NASA in collaboration with Michigan Technological University released 20 th February 2023 Astronomy picture of the day to be the captivating Double star cluster NGC 1850 present in the constellation Doredo and galaxy Large Magellanic Cloud which is 168000 light years away from the Earth. The field image was captured by NASA in aegis with the European Space Agency using the Hubble Space Telescope.
Formation of Stars
Trillions of stars in the sky brighten our cosmos. These illuminating objects originated through a giant cloud of dust and gas called Nebula. It is a distinctively luminous component of the interstellar medium, which may also include cosmic dust, neutral or ionized hydrogen, or molecular hydrogen. Nebulae are frequently areas where stars are being formed, as seen in the Eagle Nebula’s ‘Pillars of Creation’. The leftover particles are thought to form other planets or planetary objects.

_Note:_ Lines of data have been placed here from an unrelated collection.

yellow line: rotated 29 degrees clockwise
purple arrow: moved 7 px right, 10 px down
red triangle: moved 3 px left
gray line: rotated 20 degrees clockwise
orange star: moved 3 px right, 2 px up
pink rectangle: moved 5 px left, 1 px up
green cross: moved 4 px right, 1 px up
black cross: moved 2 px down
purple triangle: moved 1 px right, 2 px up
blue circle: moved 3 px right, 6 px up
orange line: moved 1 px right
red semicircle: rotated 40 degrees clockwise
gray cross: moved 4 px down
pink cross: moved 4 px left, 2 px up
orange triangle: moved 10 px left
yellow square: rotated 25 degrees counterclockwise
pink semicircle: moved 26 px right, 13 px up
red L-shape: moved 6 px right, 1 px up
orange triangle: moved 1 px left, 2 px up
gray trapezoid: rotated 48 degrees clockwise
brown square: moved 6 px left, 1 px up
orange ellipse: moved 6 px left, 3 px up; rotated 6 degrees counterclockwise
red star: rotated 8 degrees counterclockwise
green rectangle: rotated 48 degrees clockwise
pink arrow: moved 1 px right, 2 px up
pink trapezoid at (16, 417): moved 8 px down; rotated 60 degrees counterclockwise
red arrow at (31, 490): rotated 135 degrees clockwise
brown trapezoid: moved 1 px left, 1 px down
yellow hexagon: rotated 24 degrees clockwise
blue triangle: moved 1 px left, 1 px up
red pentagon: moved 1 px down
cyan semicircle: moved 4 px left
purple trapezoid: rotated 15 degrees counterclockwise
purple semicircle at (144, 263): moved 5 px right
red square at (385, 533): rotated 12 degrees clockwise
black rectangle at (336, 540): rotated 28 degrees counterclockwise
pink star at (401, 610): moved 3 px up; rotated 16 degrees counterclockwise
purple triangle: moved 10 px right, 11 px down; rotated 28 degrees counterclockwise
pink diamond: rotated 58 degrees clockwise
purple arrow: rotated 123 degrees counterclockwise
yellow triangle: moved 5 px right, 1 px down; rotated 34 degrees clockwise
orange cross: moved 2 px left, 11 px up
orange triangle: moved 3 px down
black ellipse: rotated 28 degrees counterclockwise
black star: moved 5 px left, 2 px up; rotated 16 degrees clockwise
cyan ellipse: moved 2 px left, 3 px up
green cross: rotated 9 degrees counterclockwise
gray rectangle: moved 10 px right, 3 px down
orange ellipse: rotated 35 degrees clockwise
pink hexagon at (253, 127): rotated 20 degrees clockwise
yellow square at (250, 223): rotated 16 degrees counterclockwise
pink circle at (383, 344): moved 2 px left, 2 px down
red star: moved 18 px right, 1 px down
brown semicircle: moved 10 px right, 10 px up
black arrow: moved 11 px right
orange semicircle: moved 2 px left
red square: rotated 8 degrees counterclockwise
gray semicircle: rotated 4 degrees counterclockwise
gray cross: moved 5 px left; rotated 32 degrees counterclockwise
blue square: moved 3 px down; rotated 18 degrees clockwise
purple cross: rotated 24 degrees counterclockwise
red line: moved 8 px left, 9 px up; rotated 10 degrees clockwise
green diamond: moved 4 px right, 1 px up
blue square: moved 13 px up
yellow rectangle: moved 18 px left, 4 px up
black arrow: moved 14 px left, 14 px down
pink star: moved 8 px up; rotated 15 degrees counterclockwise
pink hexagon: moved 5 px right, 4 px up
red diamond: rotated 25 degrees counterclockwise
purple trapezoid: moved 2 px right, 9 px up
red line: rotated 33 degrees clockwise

Astronomy picture of the day is a website by NASA and MTU. The website aims to provide a different image each day featuring the universe alongside a brief explanation by a competent astronomer. Images are occasionally repeated, and the snapshot may not always match to a celestial event on the day it is presented. Yet, there are frequent references to recent developments in astronomy and space travel in the images and explanations. APOD website till date is approximated to have over 1 billion views.
Explanation of the image
The explanation given to this field image begins by stating that nothing in the Milky Way Galaxy compares to the starry globe. The image is also termed ‘reminiscent’ and remarkable for the size and form of Double Star Cluster NGC 1850. It first appears to be similar to the several older globular star clusters that can be seen in the halo of the Milky Way Galaxy. But later confirms that NGC 1850 is a form of star cluster, however, with no known equivalent in the Milky Way since its stars are all too young.
Brief insight to NGC 1850
NGC 1850 was first discovered by Scottish astronomer James Dunlop in 1826. NGC 1850 is an old twin star cluster with a smaller and more compact cluster of stars immediately to the right of the big cluster’s centre. Stars in the compact cluster are even and more recent with an estimated age of about 4 million years, whereas stars in the massive cluster are estimated to be around 50 million years old. NGC 1850 is located close to the edge of the Large Magellanic Cloud galaxy, about 168,000 light-years away. Similar to the relics of supernovae in our Milky Way galaxy, the luminous gas filaments throughout the left-hand picture attest to powerful stellar explosions and show that short-lived big stars have recently been present in the area.
NGC 1850 divisions
The Hubble Space telescope played a pivotal role in capturing the image yet again proving that it might be on the trajectory of obsolete but that does not prevent this from taking breathtaking images. With a total radius of 16 light years and a tidal radius of 10 light years, the primary cluster is around 100 million years old. It is thought to be 42,000 times as massive as the Sun. The stellar component is divided into two major sequence groups, with around one-fourth of the stars in a bluer (hotter) group and the remainder in a redder (cooler) population. The much younger cluster is termed as 1850A. The first direct dynamical detection of a black hole in this young large cluster was made in November 2021 by astronomers using MUSE on the Very Large Telescope. They did this by observing its impact on the motion of a star nearby.